ICANN: IAG Initial Report and Proposed Revisions to the ICANN Procedure for Whois Conflicts with Privacy Laws

Brief Overview

ICANN logoPurpose: Public comment is sought on Implementation Advisory Group’s proposals to improve the current Whois Conflicts Procedure.

Current Status: The Implementation Advisory Group seeks public comment on its proposed revisions to the existing Whois Conflicts Procedure.

Next Steps: The Implementation Advisory Group will incorporate public comments into its preliminary report and submit a final report to GNSO Council for its consideration.

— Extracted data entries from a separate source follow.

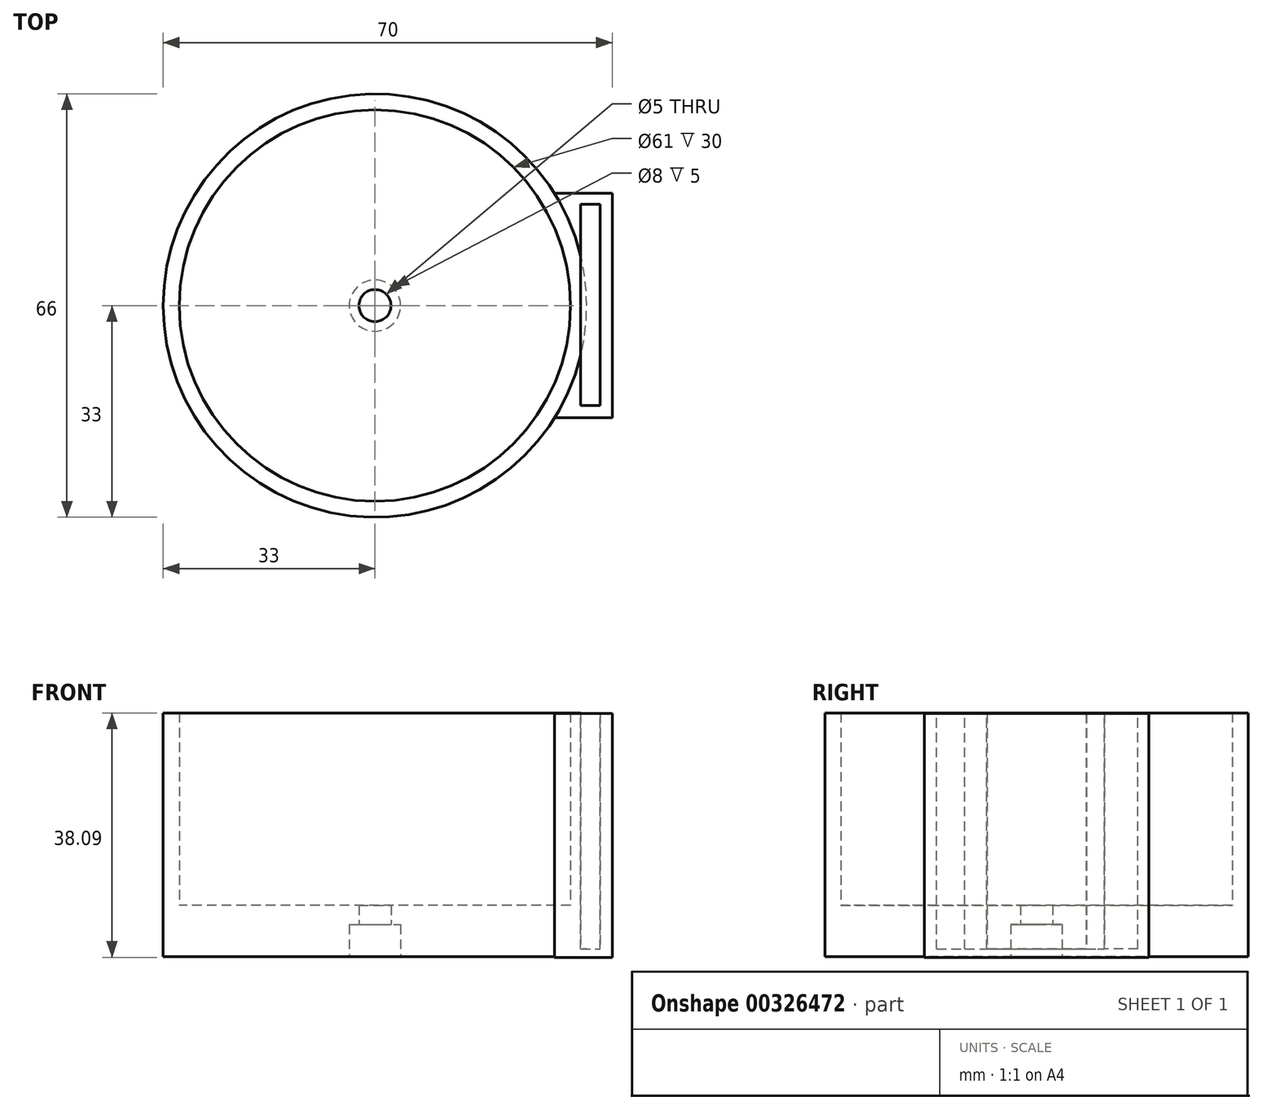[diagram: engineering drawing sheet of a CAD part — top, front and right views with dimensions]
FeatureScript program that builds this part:
annotation { "Feature Type Name" : "Feature", "Feature Type Description" : "" }
export const myFeature = defineFeature(function(context is Context, id is Id, definition is map)
    precondition{}
    {
        {
            var Q0;
            Q0=qCreatedBy(makeId("Top.planeOp"),FACE);
            var sketch = newSketch(context, id + "F0", { "sketchPlane" : qUnion([Q0])});
            skCircle(sketch, "E0", {"center": v(0, 0) * mm, "radius": 30.5 * mm});
            skCircle(sketch, "E1", {"center": v(0, 0) * mm, "radius": 33 * mm});
            skSolve(sketch);
        }
        {
            var Q0;
            Q0=qSketchRegion(id+"F0",true);
            extrude(context, id + "F1", {"entities" : qUnion([Q0]), "depth" : 30 * mm});
        }
        {
            var Q0;
            Q0=qCreatedBy(makeId("Right.planeOp"),FACE);
            cPlane(context, id + "F2", {"entities" : qUnion([Q0]), "cplaneType" : CPlaneType.OFFSET, "offset" : 33 * mm, "width" : 150 * mm, "height" : 150 * mm});
        }
        {
            var Q0;
            Q0=qCreatedBy(id+"F2.planeOp",FACE);
            var sketch = newSketch(context, id + "F3", { "sketchPlane" : qUnion([Q0])});
            skLineSegment(sketch, "E2.bottom", {"start": v(-17.5, 29.9) * mm, "end": v(17.5, 29.9) * mm});
            skLineSegment(sketch, "E2.top", {"start": v(-17.5, -0.1) * mm, "end": v(17.5, -0.1) * mm});
            skLineSegment(sketch, "E2.left", {"start": v(-17.5, 29.9) * mm, "end": v(-17.5, -0.1) * mm});
            skLineSegment(sketch, "E2.right", {"start": v(17.5, 29.9) * mm, "end": v(17.5, -0.1) * mm});
            skPoint(sketch, "E2.middle", {"position": v(0, 14.9) * mm});
            skSolve(sketch);
        }
        {
            var Q0;
            Q0=qSketchRegion(id+"F3",true);
            extrude(context, id + "F4", {"entities" : qUnion([Q0]), "depth" : 4 * mm});
        }
        {
            var Q0;
            Q0=makeQuery(id+"F4.opExtrude","CAP_FACE",FACE,{"disambiguationData":[OSD([sQuery(id+"F3.wireOp",EDGE,"E2.bottom"),sQuery(id+"F3.wireOp",EDGE,"E2.top"),sQuery(id+"F3.wireOp",EDGE,"E2.left"),sQuery(id+"F3.wireOp",EDGE,"E2.right")])],"isStart":true});
            extrude(context, id + "F5", {"entities" : qUnion([Q0]), "operationType" : NewBodyOperationType.ADD, "depth" : 5.5 * mm});
        }
        {
            var Q0;
            Q0=makeQuery(id+"F1.opExtrude","CAP_FACE",FACE,{"disambiguationData":[OSD([sQuery(id+"F0.wireOp",EDGE,"E0"),sQuery(id+"F0.wireOp",EDGE,"E1")])],"isStart":false});
            var sketch = newSketch(context, id + "F6", { "sketchPlane" : qUnion([Q0])});
            skCircle(sketch, "E3", {"center": v(0, 0) * mm, "radius": 30.5 * mm});
            skSolve(sketch);
        }
        {
            var Q0;
            Q0=makeQuery(id+"F6.imprint","IMPRINT",FACE,{"disambiguationData":[TD([[makeQuery(id+"F6.imprint","IMPRINT",EDGE,{"derivedFrom":sQuery(id+"F6.wireOp",EDGE,"E3")}),1.0]])]});
            extrude(context, id + "F7", {"entities" : qUnion([Q0]), "operationType" : NewBodyOperationType.REMOVE, "oppositeDirection" : true, "depth" : 40 * mm});
        }
        {
            var Q0;
            Q0=qCreatedBy(makeId("Top.planeOp"),FACE);
            var sketch = newSketch(context, id + "F8", { "sketchPlane" : qUnion([Q0])});
            skCircle(sketch, "E4", {"center": v(0, 0) * mm, "radius": 33 * mm});
            skSolve(sketch);
        }
        {
            var Q0;
            Q0=qSketchRegion(id+"F8",true);
            extrude(context, id + "F9", {"entities" : qUnion([Q0]), "operationType" : NewBodyOperationType.ADD, "oppositeDirection" : true, "depth" : 3 * mm});
        }
        {
            var Q0;
            Q0=makeQuery(id+"F9.opExtrude","CAP_FACE",FACE,{"disambiguationData":[OSD([sQuery(id+"F8.wireOp",EDGE,"E4")])],"isStart":false});
            var sketch = newSketch(context, id + "F10", { "sketchPlane" : qUnion([Q0])});
            skCircle(sketch, "E5", {"center": v(0, 0) * mm, "radius": 2.5 * mm});
            skSolve(sketch);
        }
        {
            var Q0;
            Q0=makeQuery(id+"F10.imprint","IMPRINT",FACE,{"disambiguationData":[TD([[makeQuery(id+"F10.imprint","IMPRINT",EDGE,{"derivedFrom":sQuery(id+"F10.wireOp",EDGE,"E5")}),1.0]])]});
            extrude(context, id + "F11", {"entities" : qUnion([Q0]), "operationType" : NewBodyOperationType.REMOVE, "oppositeDirection" : true, "depth" : 25 * mm});
        }
        {
            var Q0;
            Q0=makeQuery(id+"F9.opExtrude","CAP_FACE",FACE,{"disambiguationData":[OSD([sQuery(id+"F8.wireOp",EDGE,"E4")])],"isStart":false});
            extrude(context, id + "F12", {"entities" : qUnion([Q0]), "operationType" : NewBodyOperationType.ADD, "depth" : 5 * mm});
        }
        {
            var Q0;
            Q0=makeQuery(id+"F12.opExtrude","CAP_FACE",FACE,{"disambiguationData":[OSD([sQuery(id+"F8.wireOp",EDGE,"E4")])],"isStart":false});
            var sketch = newSketch(context, id + "F13", { "sketchPlane" : qUnion([Q0])});
            skCircle(sketch, "E6", {"center": v(0, 0) * mm, "radius": 4 * mm});
            skSolve(sketch);
        }
        {
            var Q0;
            Q0=makeQuery(id+"F13.imprint","IMPRINT",FACE,{"disambiguationData":[TD([[makeQuery(id+"F13.imprint","IMPRINT",EDGE,{"derivedFrom":sQuery(id+"F13.wireOp",EDGE,"E6")}),1.0]])]});
            extrude(context, id + "F14", {"entities" : qUnion([Q0]), "operationType" : NewBodyOperationType.REMOVE, "oppositeDirection" : true, "depth" : 5 * mm});
        }
        {
            var Q0;
            {var subQ0=sQuery(id+"F3.wireOp",EDGE,"E2.top");Q0=makeQuery(id+"F5.boolean.opBoolean","MERGE",FACE,{"derivedFrom":[makeQuery(id+"F4.opExtrude","SWEPT_FACE",FACE,{"disambiguationData":[OSD([subQ0])]}),makeQuery(id+"F5.opExtrude","SWEPT_FACE",FACE,{"disambiguationData":[OSD([subQ0])]})]});}
            extrude(context, id + "F15", {"entities" : qUnion([Q0]), "operationType" : NewBodyOperationType.ADD, "depth" : 8 * mm});
        }
        {
            var Q0;
            Q0=makeQuery(id+"F4.opExtrude","SWEPT_FACE",FACE,{"disambiguationData":[OSD([sQuery(id+"F3.wireOp",EDGE,"E2.bottom")])]});
            var sketch = newSketch(context, id + "F16", { "sketchPlane" : qUnion([Q0])});
            skLineSegment(sketch, "E7.bottom", {"start": v(32.07, 15.81) * mm, "end": v(35.09, 15.81) * mm});
            skLineSegment(sketch, "E7.top", {"start": v(32.07, -15.59) * mm, "end": v(35.09, -15.59) * mm});
            skLineSegment(sketch, "E7.left", {"start": v(32.07, 15.81) * mm, "end": v(32.07, -15.59) * mm});
            skLineSegment(sketch, "E7.right", {"start": v(35.09, 6.7) * mm, "end": v(35.09, -15.59) * mm});
            skLineSegment(sketch, "E8.left", {"start": v(35.09, 13.5) * mm, "end": v(35.09, -14.74) * mm});
            skLineSegment(sketch, "E9", {"start": v(35.09, 15.81) * mm, "end": v(35.09, 13.5) * mm});
            skLineSegment(sketch, "E10.left", {"start": v(35.09, 14.66) * mm, "end": v(35.09, -12.34) * mm});
            skLineSegment(sketch, "E11", {"start": v(37.05, 13.63) * mm, "end": v(37.05, -13.37) * mm});
            skLineSegment(sketch, "E12", {"start": v(37.05, 13.63) * mm, "end": v(35.09, 13.63) * mm});
            skLineSegment(sketch, "E13", {"start": v(37.05, -13.37) * mm, "end": v(35.09, -13.37) * mm});
            skSolve(sketch);
        }
        {
            var Q0;
            Q0=makeQuery(id+"F16.imprint","IMPRINT",FACE,{"disambiguationData":[TD([[makeQuery(id+"F16.imprint","IMPRINT",EDGE,{"derivedFrom":sQuery(id+"F16.wireOp",EDGE,"E7.bottom")}),-1.0]])]});
            var Q1;
            {var subQ1=sQuery(id+"F16.wireOp",EDGE,"E10.left");var subQ5=makeQuery(id+"F16.imprint","IMPRINT",VERTEX,{"derivedFrom":subQ1});Q1=makeQuery(id+"F16.imprint","IMPRINT",FACE,{"disambiguationData":[TD([[makeQuery(id+"F16.imprint","IMPRINT",EDGE,{"disambiguationData":[TD([[subQ5,1.0]])],"derivedFrom":subQ1}),1.0]])]});}
            extrude(context, id + "F17", {"entities" : qUnion([Q0, Q1]), "operationType" : NewBodyOperationType.REMOVE, "oppositeDirection" : true, "depth" : 36.7 * mm});
        }
        {
            var Q0;
            Q0=makeQuery(id+"F1.opExtrude","CAP_FACE",FACE,{"disambiguationData":[OSD([sQuery(id+"F0.wireOp",EDGE,"E0"),sQuery(id+"F0.wireOp",EDGE,"E1")])],"isStart":false});
            var sketch = newSketch(context, id + "F18", { "sketchPlane" : qUnion([Q0])});
            skLineSegment(sketch, "E14", {"start": v(32.08, 10.6) * mm, "end": v(32.08, -11.18) * mm});
            skLineSegment(sketch, "E15", {"start": v(32.08, -11.18) * mm, "end": v(35.12, -11.18) * mm});
            skLineSegment(sketch, "E16", {"start": v(35.12, -11.18) * mm, "end": v(35.12, 10.6) * mm});
            skLineSegment(sketch, "E17", {"start": v(35.12, 10.6) * mm, "end": v(32.08, 10.6) * mm});
            skSolve(sketch);
        }
        {
            var Q0;
            Q0 = qSketchRegion(id + "F18", true);
            extrude(context, id + "F19", {"entities" : qUnion([Q0]), "operationType" : NewBodyOperationType.REMOVE, "oppositeDirection" : true, "depth" : 36.8 * mm});
        }
    });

Section I: Description, Explanation, and Purpose

In November 2005, the Generic Names Supporting Organization (GNSO) concluded a policy development process (PDP) on Whois conflicts with privacy law, which recommended the creation of a procedure to address conflicts between a contracted party’s Whois obligations and local/national privacy laws or regulations.  A contracted party that credibly demonstrates that it is legally prevented from complying with its Whois obligations can invoke the procedure, which became effective in January 2008. The procedure defines a credible demonstration as one in which the contracted party has received “notification of an investigation, litigation, regulatory proceeding or other government or civil action that might affect its compliance.” The procedure has never been invoked. ICANN launched a review of the procedure in May 2014. An Implementation Advisory Group (IAG) was formed and began its work in January 2015. The IAG devoted most of its time discussing whether additional triggers to invoke the procedure should be incorporated and if so how to ensure that they remain consistent with the existing policy. The IAG now submits its initial report for public comment and to the GNSO Council.

Section II: Background

In November 2005, the Generic Names Supporting Organization (GNSO) concluded a policy development process (PDP) on Whois conflicts with privacy law which recommended that, “In order to facilitate reconciliation of any conflicts between local/national mandatory privacy laws or regulations and applicable provisions of the ICANN contract regarding the collection, display and distribution of personal data via the gTLD Whois service, ICANN should:

  • Develop and publicly document a procedure for dealing with the situation in which a registrar or registry can credibly demonstrate that it is legally prevented by local/national privacy laws or regulations from fully complying with applicable provisions of its ICANN contract regarding the collection, display and distribution of personal data via Whois.
  • Create goals for the procedure which include:
    • Ensuring that ICANN staff is informed of a conflict at the earliest appropriate juncture;
    • Resolving the conflict, if possible, in a manner conducive to ICANN‘s Mission, applicable Core Values, and the stability and uniformity of the Whois system;
    • Providing a mechanism for the recognition, if appropriate, in circumstances where the conflict cannot be otherwise resolved, of an exception to contractual obligations to those registries/registrars to which the specific conflict applies with regard to collection, display and distribution of personally identifiable data via Whois; and
    • Preserving sufficient flexibility for ICANN staff to respond to particular factual situations as they arise.”

The ICANN Board of Directors adopted the recommendations in May 2006 and the final procedure was made effective in January 2008. Although to date no registrar or registry operator has formally invoked the Procedure, concerns have been expressed both by public authorities as well as registrars and registry operators concerning potential conflicts between Whois contractual obligations and local law.

Given that the Whois Procedure has not been invoked and yet numerous concerns have arisen from contracted parties and the wider community, ICANN launched a review as provided for in Step Six of the Procedure, which calls for an annual review of the Procedure’s effectiveness. The review was launched with the publication of a paper for public comment on 22 May 2014. The paper outlined the Procedure’s steps and invited public comments on a series of questions. Following review of the public comments received, this Implementation Advisory Group (IAG) was formed to consider the need for changes to how the Procedure is invoked and used. A few common themes were discerned from some of the suggestions in the public comments, which may allow for changes to implementation of the Procedure in line with the underlying policy.